City planner Cheng pleasantly agrees with Abouna’s sequence of events but says Abouna himself is responsible for the store’s limited focus. “We never said he couldn’t sell the 20 percent. [But] when he applied for his occupancy permit he described his inventory,” and it didn’t mention anything sexually explicit. When Cheng saw the invoice, it was clear that what Abouna had ordered wasn’t what he’d described, and Cheng decided to halt the renovation until Abouna agreed to limit the merchandise to his original proposal.

Abouna, who grew up in the Detroit suburbs and has relatives in small businesses all over Ann Arbor (whom he doesn’t want to name, afraid that they’ll catch some of his flak), also has a smoke shop in Roseville. Hassan owns the BP gas station on the corner of Packard and Platt.

So just what is in those boxes downstairs? “Oh, you know,” Abouna says breezily, “the usual. Genitalia, dongs, vibrators, the pockets, the dolls … There’s a big demand for all of these things.” The partners now plan to meet that demand through online, rather than retail, sales. But warming to the topic of the Internet, Abouna says: “Hey, they’re afraid this will be a red-light district? The Internet itself is a red-light district. And the city doesn’t want me to sell anything shaped like a genital? Really that’s the law? Are they gonna close down Kroger? You ever been in the vegetable and the fruit aisle?”
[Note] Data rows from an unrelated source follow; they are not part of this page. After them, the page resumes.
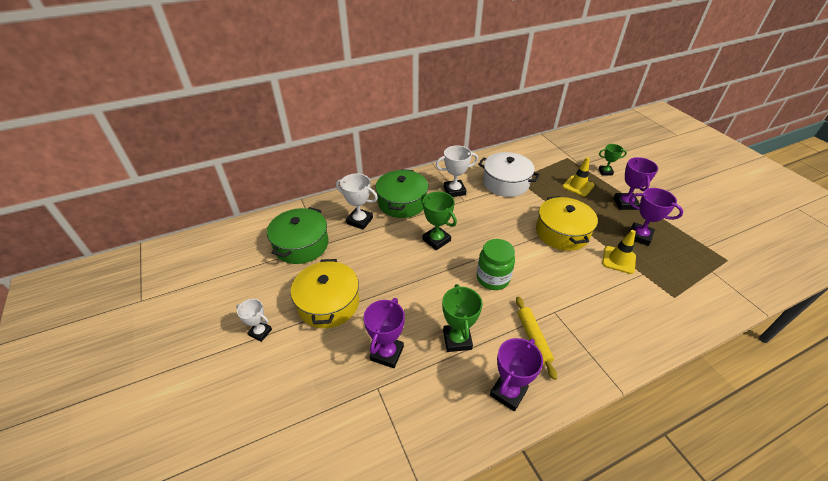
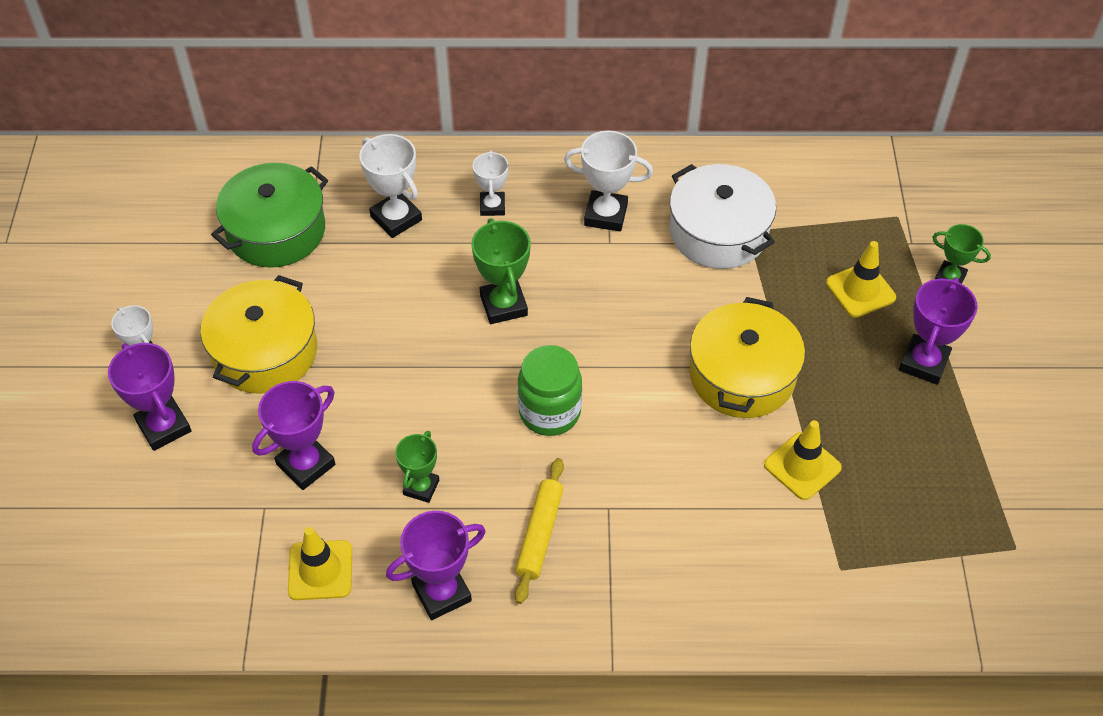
camera: 25 degrees right, 10 degrees up
(402, 202) = (492, 206): green pot -> white trophy
(433, 411) = (320, 570): none -> yellow traffic cone
(457, 340) = (421, 487): green trophy -> green trophy, size x0.65
(639, 236) = (886, 438): purple trophy -> purple trophy (164, 427)

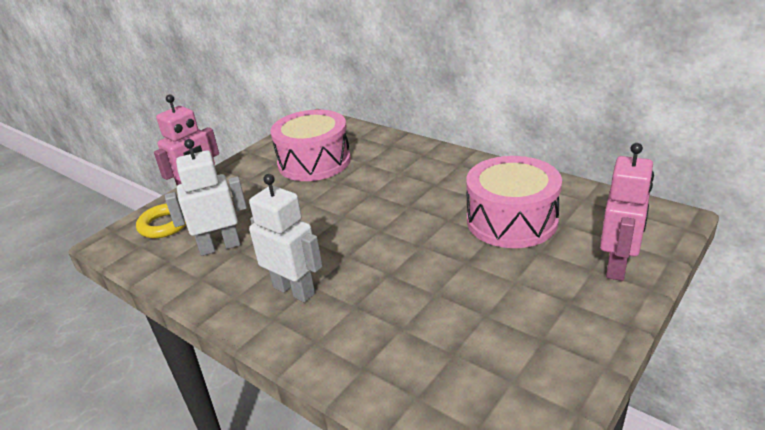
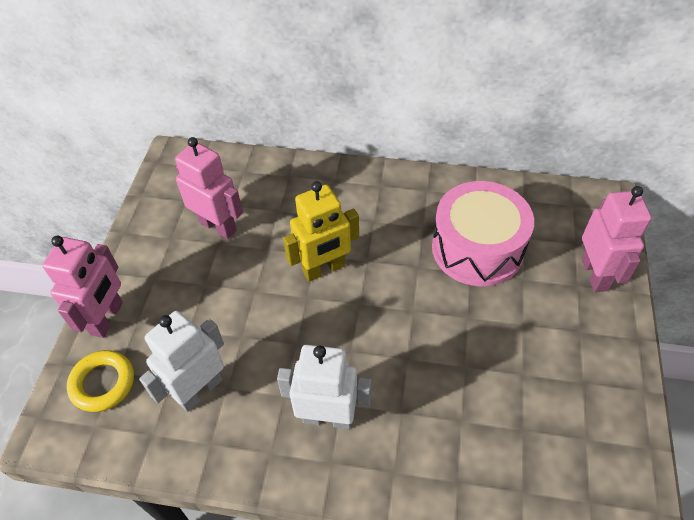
camera: 30 degrees left, 20 degrees up
(314, 162) = (218, 226): pink drum -> pink robot
(370, 203) = (324, 269): none -> yellow robot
Abouna and Hassan, it should be noted, have only a one-year lease, and unless their business becomes instantly profitable, they will be out of the city’s hair soon enough. But the city’s concerns might not be totally unfounded. During a ten- or fifteen-minute visit at midday, Abouna had two groups of potential customers, and they were not the squeaky clean monogamous suburban couples who inhabit the tasteful sex commercials of television. The first group consisted of a portly middle-aged man wearing an expensive suit and escorting two giggling young women in tight jeans and very high heels. To a jaded reporter, it looked like a lawyer and two hookers. “Well, it is what it is,” shrugs Abouna, not really caring. The next threesome was a little harder to peg–the two men and a woman all appeared to be thirty-something professionals. But like the first group, they immediately scuttled away as soon as they saw an interview in progress.

“I’m not trying to bring back crack heads and hookers,” Abouna laughed. “I’m just trying to have a little fun.”